Goal for 2019 is streamline Elixir in production

The main goal is enhance the ability to put applications in production easier, and to ensure what is running in production can be inspected.

The two main pieces are releases and telemetry.


  • Elixir 1.9 introduced release commands as part of the language, with lots of lessons and concepts from Distillery;
  • shellcheck to test shell scripts;


The library is composed by many pieces and helps snapshot what is going on inside running applications through metrics from the BEAM and custom ones.

  • telemetry, telemetry_poller, telemetry_metrics, and telemetry_reports;
  • Phoenix 1.5 will come with a Telemetry module to help define application specific metrics;

What is next to Elixir?

The next release, 1.10, will come with a different set up for its CI, now using Cirrus CI. It will also contain compiler tracing and ExUnit pattern diffing.

What is next to José Valim?

Now that the language enhancements are getting to a very stable point, and the community projects are being built and showcasing the power of the language, the efforts will be more directed to lower level (HiPE, Lumen and Hastega) and code analysis.

Keynote: Chris McCord

At Lonestar Elixir Conf 2019, Chris McCord presented the still-private project LiveView, which enables rich, real-time user experiences with server-rendered HTML. Right after the conference, the project was made available to the public and since then, a collection of projects is showcasing how interesting and powerful LiveView is.

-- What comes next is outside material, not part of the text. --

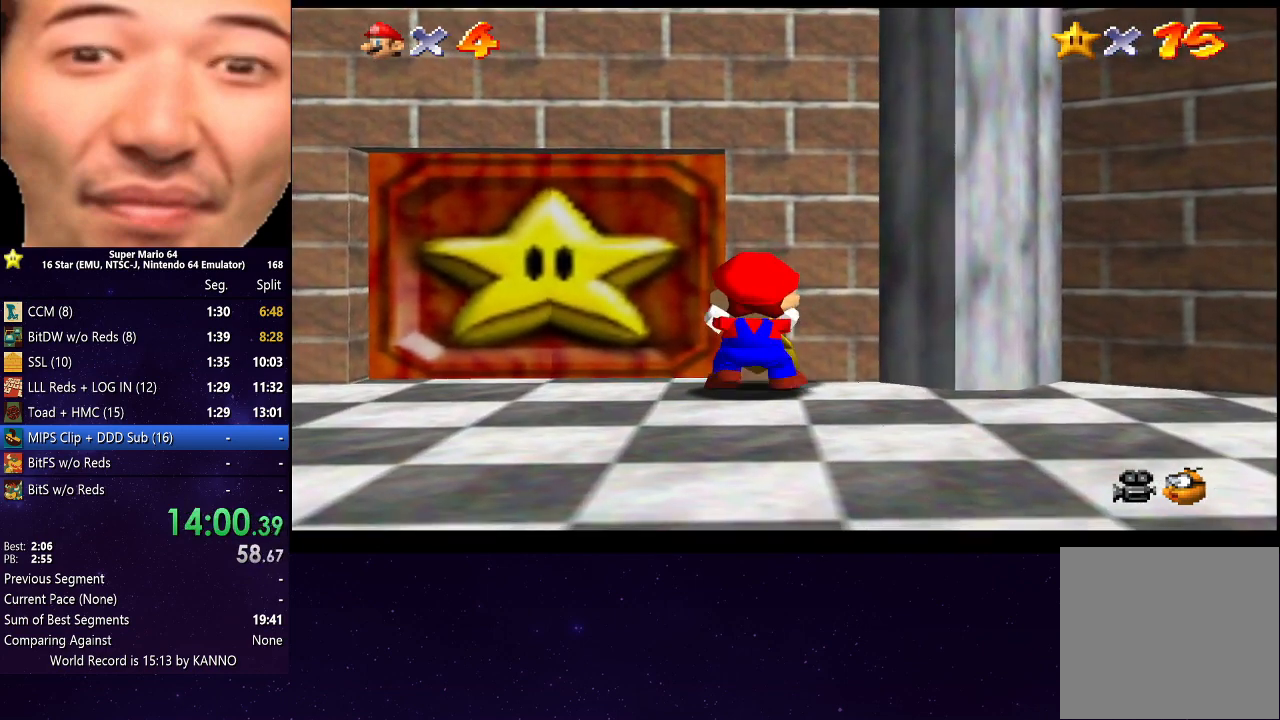
{"buttons": [], "left_stick": "up", "right_stick": "center", "events": []}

That also includes a Phoenix Phrenzy, a contest for LiveView projects.

In this keynote, he presents a few interesting points of LiveView and also what is coming next and the reasons behind.

LiveView library

  • template engine;
  • tests;
  • navigation: live_redirect, live_link and handle_params for pagination URL changes;
  • prepend, append, ignore and replace updates (phx-update);
  • JS hooks when you need just a piece of extra Javascript;
  • IE11 support;

Coming soon

  • phx-debounce;
  • file uploads;
  • exception translation;
  • stash for client state;
  • automatic from recovery;

Keynote: Justin Schneck

In his keynote, Justin Schneck, again, gave a really nice demo to show the improvements Nerves is getting.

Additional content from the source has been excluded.